Limpo o peito dele com o pano com vodca e, em seguida, enfio o dedo no buraco pela frente novamente. É tão fundo que parece que a bala se fragmentou ou foi parar nos pulmões. Não tenho uma serra de osso nem um retrator de tórax, e de qualquer forma, não tem como o uísque escocês sedá-lo a ponto de eu conseguir abri-lo.
"Pegue meu kit de costura", eu lati. "Do meu quarto." Sacudo a cabeça e enfio o dedo mais fundo. Pelo menos o sangramento parou ali. Os outros ferimentos não estão em locais vitais e, embora ele esteja perdendo sangue, é apenas lesão muscular. Posso suturar esses pontos e ele ficará novinho em folha, mas esta bala precisa sair ou ele vai morrer. Sinto a ponta do meu dedo roçar em algo duro e sei que o alcancei.
"Seria muito mais fácil me concentrar nisso sem essa arma na minha cara." Olho feio para o homem que aponta a arma para mim, e ele dá um passo para trás, abaixa a arma, mas não a guarda.
Concentro-me no ferimento e esterilizo a faca. Ela corta a carne dele fundo o suficiente para que eu possa deslizar meu indicador e meu polegar no buraco e retirar a bala. Não está quebrada. Que bom. Jogo-a no mármore e me viro para o meu quarto.
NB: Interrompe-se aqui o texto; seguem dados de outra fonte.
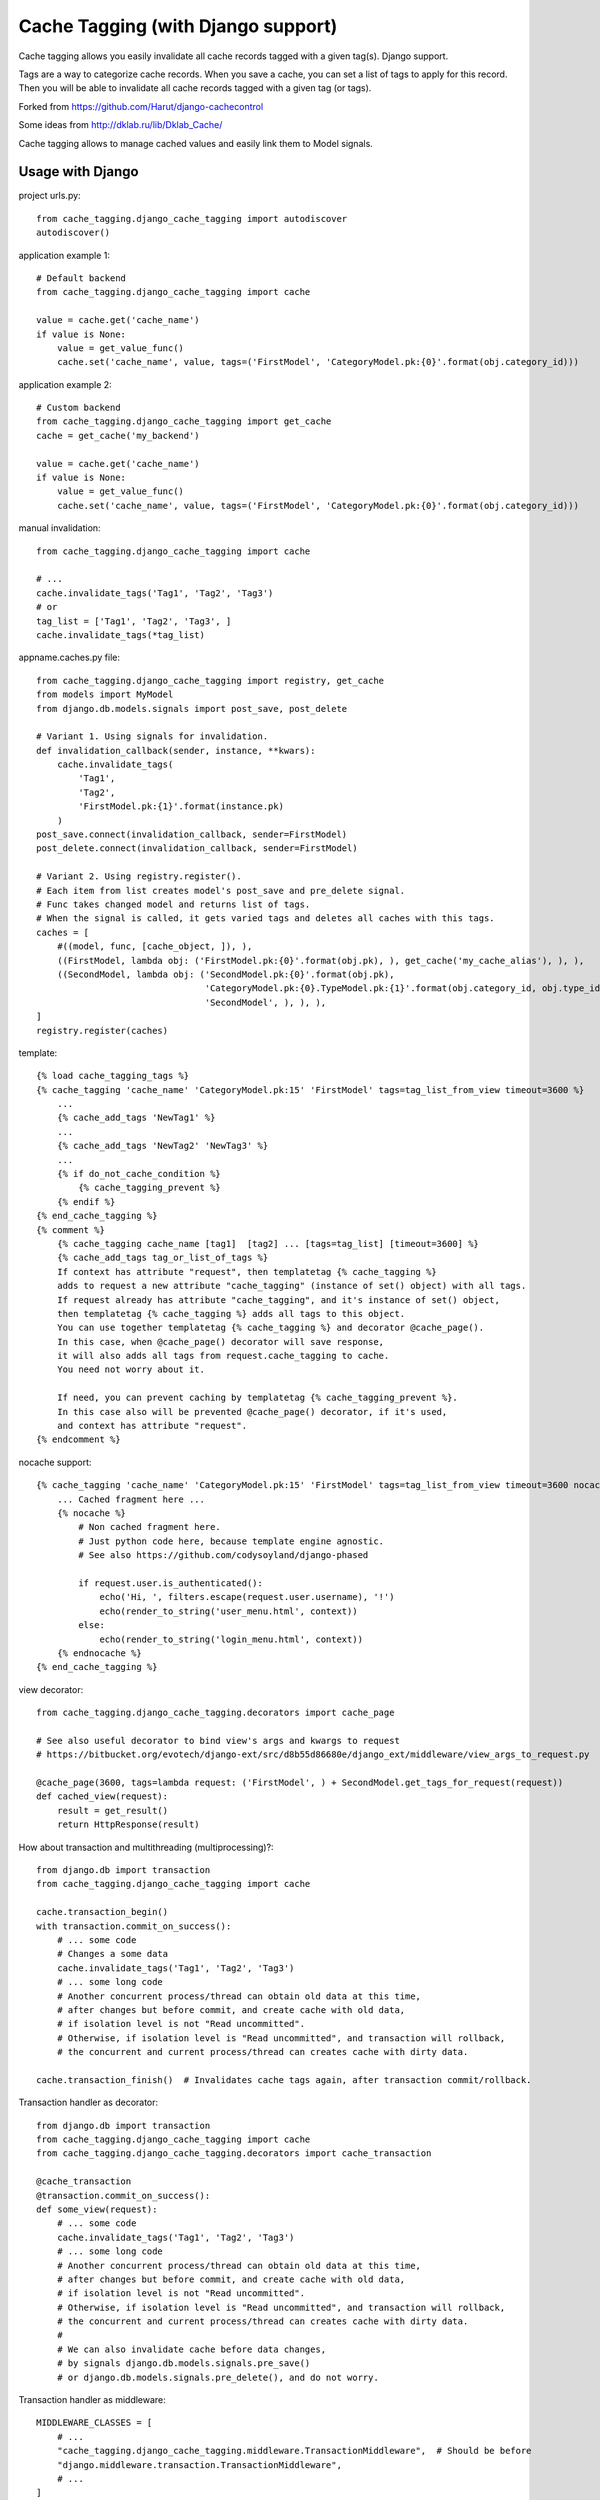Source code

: ====================================
Cache Tagging (with Django support)
====================================

Cache tagging allows you easily invalidate all cache records tagged with a given tag(s). Django support.

Tags are a way to categorize cache records.
When you save a cache, you can set a list of tags to apply for this record.
Then you will be able to invalidate all cache records tagged with a given tag (or tags).

Forked from https://github.com/Harut/django-cachecontrol

Some ideas from http://dklab.ru/lib/Dklab_Cache/

Cache tagging allows to manage cached values and easily link them to Model signals.

Usage with Django
==================

project urls.py::

    from cache_tagging.django_cache_tagging import autodiscover
    autodiscover()

application example 1::

    # Default backend
    from cache_tagging.django_cache_tagging import cache

    value = cache.get('cache_name')
    if value is None:
        value = get_value_func()
        cache.set('cache_name', value, tags=('FirstModel', 'CategoryModel.pk:{0}'.format(obj.category_id)))

application example 2::

    # Custom backend
    from cache_tagging.django_cache_tagging import get_cache
    cache = get_cache('my_backend')

    value = cache.get('cache_name')
    if value is None:
        value = get_value_func()
        cache.set('cache_name', value, tags=('FirstModel', 'CategoryModel.pk:{0}'.format(obj.category_id)))

manual invalidation::

    from cache_tagging.django_cache_tagging import cache
    
    # ...
    cache.invalidate_tags('Tag1', 'Tag2', 'Tag3')
    # or
    tag_list = ['Tag1', 'Tag2', 'Tag3', ]
    cache.invalidate_tags(*tag_list)

appname.caches.py file::

    from cache_tagging.django_cache_tagging import registry, get_cache
    from models import MyModel
    from django.db.models.signals import post_save, post_delete

    # Variant 1. Using signals for invalidation.
    def invalidation_callback(sender, instance, **kwars):
        cache.invalidate_tags(
            'Tag1',
            'Tag2',
            'FirstModel.pk:{1}'.format(instance.pk)
        )
    post_save.connect(invalidation_callback, sender=FirstModel)
    post_delete.connect(invalidation_callback, sender=FirstModel)
    
    # Variant 2. Using registry.register().
    # Each item from list creates model's post_save and pre_delete signal.
    # Func takes changed model and returns list of tags.
    # When the signal is called, it gets varied tags and deletes all caches with this tags.
    caches = [
        #((model, func, [cache_object, ]), ),
        ((FirstModel, lambda obj: ('FirstModel.pk:{0}'.format(obj.pk), ), get_cache('my_cache_alias'), ), ),
        ((SecondModel, lambda obj: ('SecondModel.pk:{0}'.format(obj.pk),
                                    'CategoryModel.pk:{0}.TypeModel.pk:{1}'.format(obj.category_id, obj.type_id),
                                    'SecondModel', ), ), ),
    ]
    registry.register(caches)

template::

    {% load cache_tagging_tags %}
    {% cache_tagging 'cache_name' 'CategoryModel.pk:15' 'FirstModel' tags=tag_list_from_view timeout=3600 %}
        ...
        {% cache_add_tags 'NewTag1' %}
        ...
        {% cache_add_tags 'NewTag2' 'NewTag3' %}
        ...
        {% if do_not_cache_condition %}
            {% cache_tagging_prevent %}
        {% endif %}
    {% end_cache_tagging %}
    {% comment %}
        {% cache_tagging cache_name [tag1]  [tag2] ... [tags=tag_list] [timeout=3600] %}
        {% cache_add_tags tag_or_list_of_tags %}
        If context has attribute "request", then templatetag {% cache_tagging %}
        adds to request a new attribute "cache_tagging" (instance of set() object) with all tags.
        If request already has attribute "cache_tagging", and it's instance of set() object,
        then templatetag {% cache_tagging %} adds all tags to this object.
        You can use together templatetag {% cache_tagging %} and decorator @cache_page().
        In this case, when @cache_page() decorator will save response,
        it will also adds all tags from request.cache_tagging to cache.
        You need not worry about it.

        If need, you can prevent caching by templatetag {% cache_tagging_prevent %}.
        In this case also will be prevented @cache_page() decorator, if it's used,
        and context has attribute "request".
    {% endcomment %}

nocache support::

    {% cache_tagging 'cache_name' 'CategoryModel.pk:15' 'FirstModel' tags=tag_list_from_view timeout=3600 nocache=1 %}
        ... Cached fragment here ...
        {% nocache %}
            # Non cached fragment here.
            # Just python code here, because template engine agnostic.
            # See also https://github.com/codysoyland/django-phased

            if request.user.is_authenticated():
                echo('Hi, ', filters.escape(request.user.username), '!')
                echo(render_to_string('user_menu.html', context))
            else:
                echo(render_to_string('login_menu.html', context))
        {% endnocache %}
    {% end_cache_tagging %}

view decorator::

    from cache_tagging.django_cache_tagging.decorators import cache_page

    # See also useful decorator to bind view's args and kwargs to request
    # https://bitbucket.org/evotech/django-ext/src/d8b55d86680e/django_ext/middleware/view_args_to_request.py

    @cache_page(3600, tags=lambda request: ('FirstModel', ) + SecondModel.get_tags_for_request(request))
    def cached_view(request):
        result = get_result()
        return HttpResponse(result)

How about transaction and multithreading (multiprocessing)?::

    from django.db import transaction
    from cache_tagging.django_cache_tagging import cache

    cache.transaction_begin()
    with transaction.commit_on_success():
        # ... some code
        # Changes a some data
        cache.invalidate_tags('Tag1', 'Tag2', 'Tag3')
        # ... some long code
        # Another concurrent process/thread can obtain old data at this time,
        # after changes but before commit, and create cache with old data,
        # if isolation level is not "Read uncommitted".
        # Otherwise, if isolation level is "Read uncommitted", and transaction will rollback,
        # the concurrent and current process/thread can creates cache with dirty data.

    cache.transaction_finish()  # Invalidates cache tags again, after transaction commit/rollback.

Transaction handler as decorator::

    from django.db import transaction
    from cache_tagging.django_cache_tagging import cache
    from cache_tagging.django_cache_tagging.decorators import cache_transaction

    @cache_transaction
    @transaction.commit_on_success():
    def some_view(request):
        # ... some code
        cache.invalidate_tags('Tag1', 'Tag2', 'Tag3')
        # ... some long code
        # Another concurrent process/thread can obtain old data at this time,
        # after changes but before commit, and create cache with old data,
        # if isolation level is not "Read uncommitted".
        # Otherwise, if isolation level is "Read uncommitted", and transaction will rollback,
        # the concurrent and current process/thread can creates cache with dirty data.
        #
        # We can also invalidate cache before data changes,
        # by signals django.db.models.signals.pre_save()
        # or django.db.models.signals.pre_delete(), and do not worry.

Transaction handler as middleware::

    MIDDLEWARE_CLASSES = [
        # ...
        "cache_tagging.django_cache_tagging.middleware.TransactionMiddleware",  # Should be before
        "django.middleware.transaction.TransactionMiddleware",
        # ...
    ]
Quando dou dois passos naquela direção, o homem dele aparece na porta com meu kit de costura.
"Ai, meu Deus", suspiro e pego a arma dele. Minhas mãos estão calmas e firmes agora, como as mãos de um cirurgião devem ser. Estou operando sob pressão, mas meu treinamento já está funcionando.
Enfio uma linha na agulha e volto para ele. A vodca serve como um limpador e um meio de esterilização. Não tenho betadine e tudo está coberto de germes, mas ele não vai sangrar até a morte, pelo menos. Em menos de vinte minutos, costuro-o e todas as entradas e saídas de bala estão fechadas.
A bagunça na minha cozinha não é nada comparada à bagunça na minha cabeça enquanto me inclino sobre o balcão e olho para ele, imóvel e mal respirando. Espero que ele não morra. Espero que alguém no trabalho perceba que não estou lá, que alguém, em algum lugar, esteja me chamando.
O nó celta em seu músculo peitoral esquerdo me encara, aquele que eu tive que cortar e costurar. Sua tatuagem será arruinada pela cicatriz feia se ele conseguir, e agora eu sei quem ele é. No instante em que meu cérebro não precisa se concentrar em salvar sua vida, ele registra.
Ronan O'Rourke, filho do Don irlandês, está deitado na minha ilha, e eu me tornei seu prisioneiro.